Bodies, insecurites exposed on ‘Into the Blue’

Daniel Fienberg Zap2it.com

Someday, when they’re old and they have wrinkles and things have begun to sag and bloat and atrophy, Jessica Alba and Paul Walker will be able to pull out the poster for “Into the Blue” as evidence of a bygone era when their abs alone could sell a movie.

“I don’t even see that stuff,” laughs Walker. “I was walking through the hallway and – half-joking, half-serious – I got off the elevator and the (poster) was right there and I turned it around.”

In their new film, he and Alba play plucky youngsters who live and work in the Bahamas soaking up rays, diving for treasure and battling with nefarious drug dealers for underwater supremacy.

“I’m quite critical of my own appearance, but I had to just think the way the character did … which is she doesn’t care,” Alba says.

“She’s not sitting there looking at her body, she’s just working and she lives in the Bahamas and if she didn’t wear a bikini, it would be weird. Unless she wore a one-piece. But young girls don’t wear one-pieces.

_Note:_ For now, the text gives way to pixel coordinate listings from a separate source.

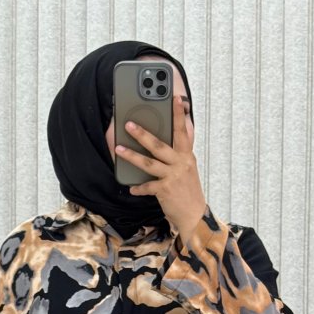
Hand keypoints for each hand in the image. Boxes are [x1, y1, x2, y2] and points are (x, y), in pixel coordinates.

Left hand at [113, 91, 206, 241]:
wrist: (194, 215)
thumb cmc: (188, 192)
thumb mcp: (187, 170)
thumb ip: (177, 157)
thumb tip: (159, 146)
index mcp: (187, 156)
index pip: (183, 131)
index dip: (179, 114)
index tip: (175, 98)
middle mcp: (181, 164)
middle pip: (159, 145)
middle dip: (143, 134)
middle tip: (129, 124)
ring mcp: (173, 176)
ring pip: (149, 163)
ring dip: (132, 156)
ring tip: (119, 149)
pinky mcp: (165, 190)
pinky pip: (147, 186)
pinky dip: (138, 187)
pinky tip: (131, 187)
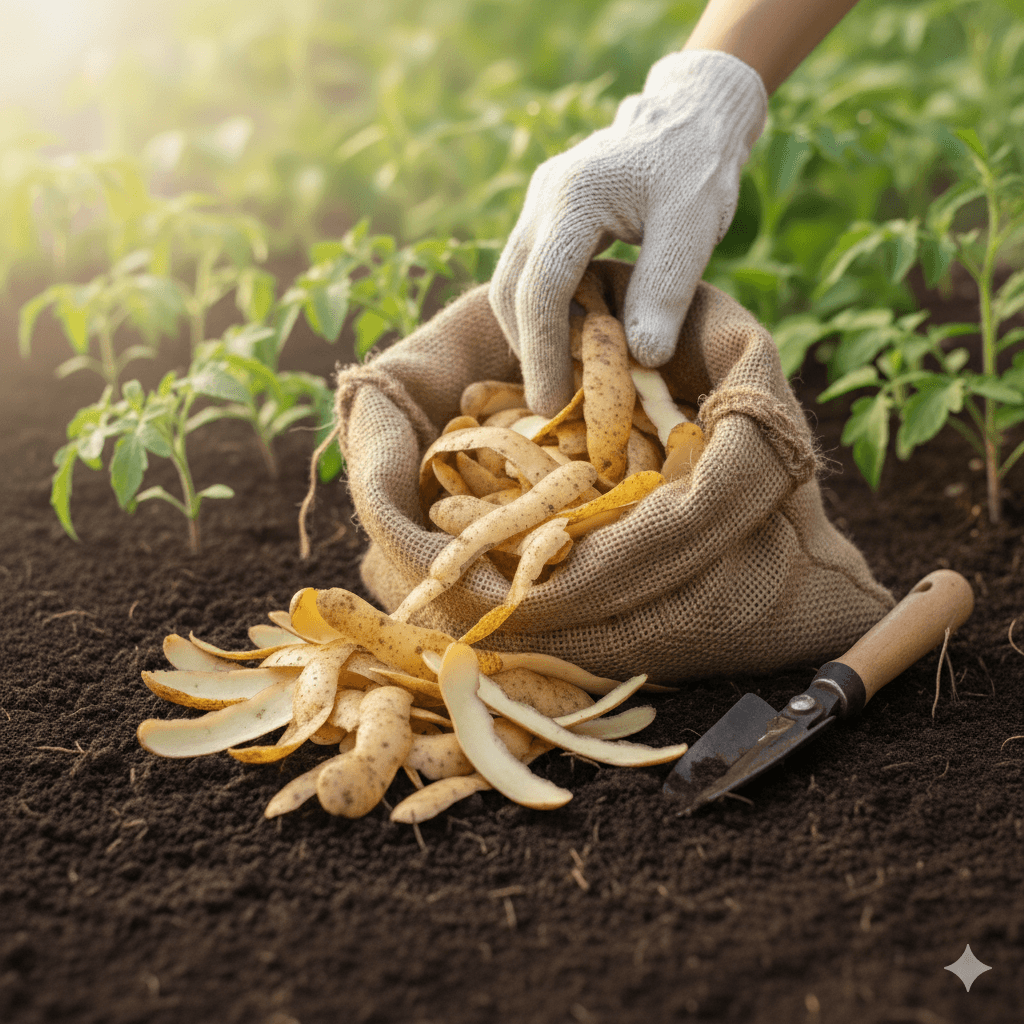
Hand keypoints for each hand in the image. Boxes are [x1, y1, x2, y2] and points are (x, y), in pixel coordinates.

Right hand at [489, 49, 766, 414]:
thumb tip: (640, 360)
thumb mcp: (693, 228)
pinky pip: (527, 272)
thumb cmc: (697, 168)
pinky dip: (541, 311)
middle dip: (528, 350)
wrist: (690, 117)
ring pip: (510, 282)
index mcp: (576, 196)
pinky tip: (570, 338)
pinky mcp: (544, 215)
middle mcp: (542, 197)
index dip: (542, 351)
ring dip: (530, 332)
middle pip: (510, 288)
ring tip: (563, 374)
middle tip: (554, 403)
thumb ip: (664, 291)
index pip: (540, 288)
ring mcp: (538, 203)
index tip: (554, 402)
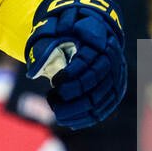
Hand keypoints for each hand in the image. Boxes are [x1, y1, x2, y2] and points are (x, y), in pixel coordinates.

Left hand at [24, 0, 126, 129]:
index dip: (72, 74)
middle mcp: (113, 60)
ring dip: (78, 110)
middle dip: (74, 97)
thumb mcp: (55, 30)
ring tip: (57, 112)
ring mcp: (116, 77)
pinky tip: (70, 121)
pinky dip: (87, 118)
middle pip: (97, 84)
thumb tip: (35, 70)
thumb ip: (45, 46)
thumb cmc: (68, 30)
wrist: (92, 29)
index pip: (89, 62)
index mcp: (99, 41)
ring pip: (101, 100)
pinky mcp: (115, 91)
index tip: (55, 80)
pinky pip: (104, 109)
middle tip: (53, 102)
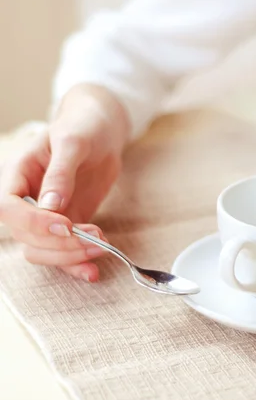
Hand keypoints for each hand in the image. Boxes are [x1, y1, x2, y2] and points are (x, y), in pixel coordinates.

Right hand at [0, 84, 129, 280]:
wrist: (101, 132)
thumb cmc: (83, 128)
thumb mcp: (73, 142)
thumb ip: (61, 173)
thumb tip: (50, 206)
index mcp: (17, 174)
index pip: (8, 208)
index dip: (33, 223)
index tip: (66, 226)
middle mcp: (26, 200)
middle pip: (26, 237)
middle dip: (60, 244)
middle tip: (96, 238)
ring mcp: (45, 216)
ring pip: (41, 251)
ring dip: (70, 257)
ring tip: (102, 247)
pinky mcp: (65, 227)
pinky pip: (63, 253)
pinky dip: (76, 265)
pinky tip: (92, 272)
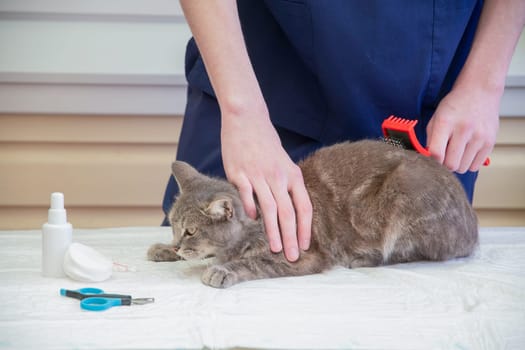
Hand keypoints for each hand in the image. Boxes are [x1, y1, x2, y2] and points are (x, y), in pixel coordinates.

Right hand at [221, 105, 311, 261]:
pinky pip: (247, 197)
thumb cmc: (266, 144)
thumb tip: (283, 212)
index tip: (305, 246)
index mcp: (292, 175)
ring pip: (269, 210)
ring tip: (276, 249)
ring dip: (273, 232)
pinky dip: (251, 211)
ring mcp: (258, 175)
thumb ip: (285, 186)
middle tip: (292, 257)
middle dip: (291, 238)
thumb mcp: (283, 163)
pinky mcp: (239, 174)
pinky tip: (253, 221)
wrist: (247, 119)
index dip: (305, 228)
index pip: (304, 207)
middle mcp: (278, 177)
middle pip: (288, 213)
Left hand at [426, 85, 499, 172]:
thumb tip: (428, 160)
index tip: (433, 159)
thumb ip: (430, 139)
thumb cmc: (455, 105)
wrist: (480, 91)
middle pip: (451, 164)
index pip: (436, 153)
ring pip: (463, 168)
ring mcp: (479, 136)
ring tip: (456, 152)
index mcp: (445, 122)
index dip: (432, 161)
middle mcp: (464, 129)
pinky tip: (466, 152)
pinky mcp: (490, 142)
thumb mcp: (436, 118)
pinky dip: (469, 163)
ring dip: (457, 164)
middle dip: (444, 165)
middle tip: (444, 157)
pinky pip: (475, 166)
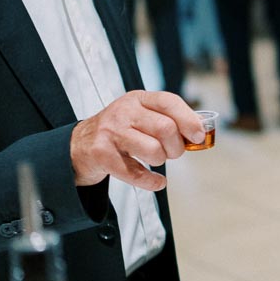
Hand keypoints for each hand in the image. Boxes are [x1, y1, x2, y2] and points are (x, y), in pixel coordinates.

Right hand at [70, 91, 202, 191]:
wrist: (78, 145)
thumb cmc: (119, 131)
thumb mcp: (141, 117)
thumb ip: (169, 121)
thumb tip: (200, 133)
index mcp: (138, 99)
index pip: (169, 101)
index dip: (189, 119)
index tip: (198, 136)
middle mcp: (123, 111)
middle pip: (165, 128)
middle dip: (176, 146)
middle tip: (172, 152)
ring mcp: (110, 132)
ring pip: (153, 150)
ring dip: (161, 161)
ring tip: (154, 159)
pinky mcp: (101, 153)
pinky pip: (135, 173)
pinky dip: (152, 181)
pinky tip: (156, 181)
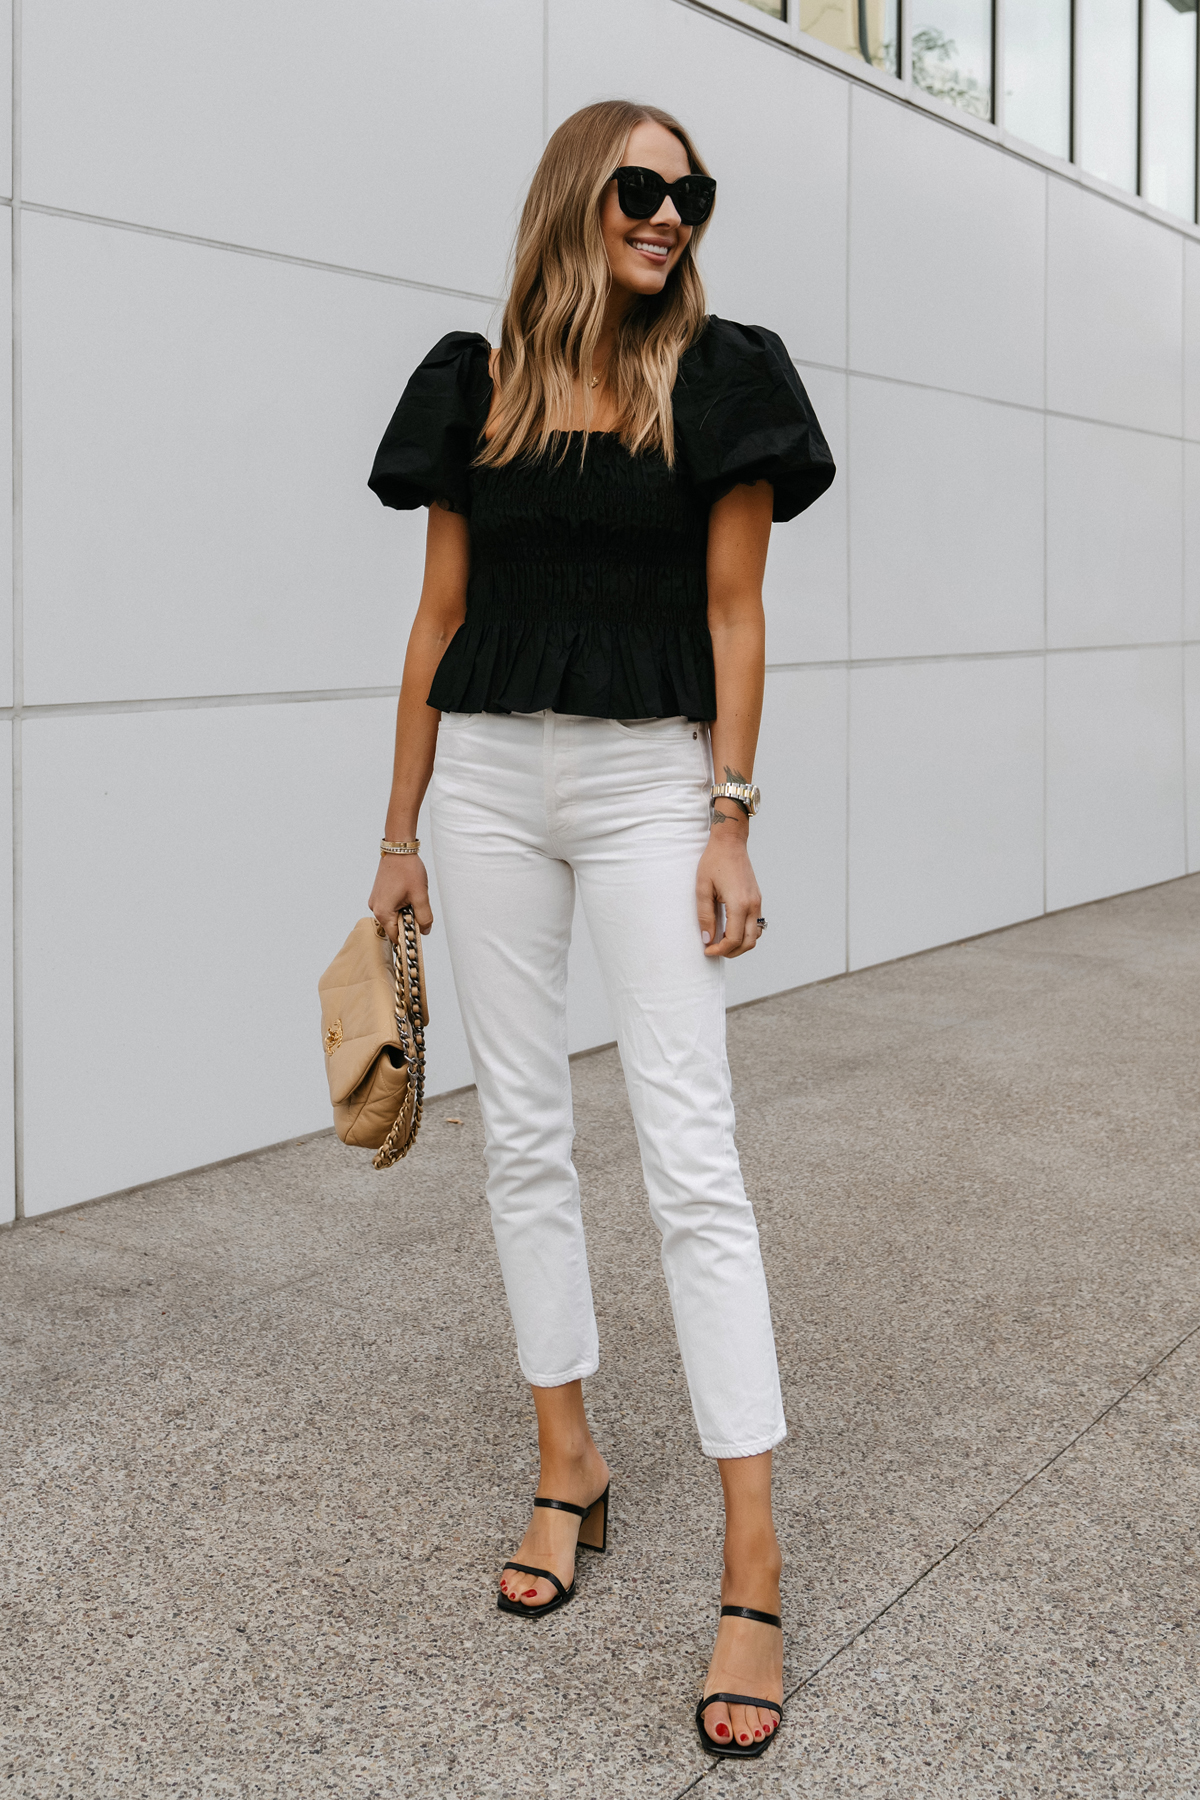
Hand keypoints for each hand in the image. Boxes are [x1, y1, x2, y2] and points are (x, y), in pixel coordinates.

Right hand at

“At the end of the day, I just had to think that girls that have curves and aren’t the skinniest things in the world are gonna feel more comfortable seeing me as the main character than somebody else,” adds Alba. “So hopefully, if I could do anything positive with it, I had to just think that maybe I would help young girls with their body image, maybe.”

Walker says he he shaped his body to the demands of the character, eschewing the overbulked physique typical of Hollywood action heroes.

“I’ve been over 200 pounds before, I got up to 205 and I was (lifting) 305 pounds, I mean, I was really strong,” he says. “But the second I went to go surfing, I had no endurance. I couldn’t do it. My shoulders were so big I couldn’t get proper extension. Nothing was working right.

“When (director John Stockwell) told me that he wanted me to look like a surfer, like a real diver, I was like ‘OK, good. That means I don’t have to go to the gym.’ “

Alba had the added frustration of sharing scenes with the more outgoing Ashley Scott.

“She’s really comfortable with her body,” says Alba. “She would just throw on a bikini and walk around and meanwhile, every time the camera shut off, I was like covering up in a towel and hating my life and calling my mom.”

Scott, though, is having none of it.

“She’s got a great bod. That’s crazy,” Scott says of Alba. “Everybody’s got their thing. I’ve got my thing. She has hers. Everybody has their insecurities in certain areas of their bod.

“But that girl? Come on. She’s a knockout. She doesn’t have anything to worry about.”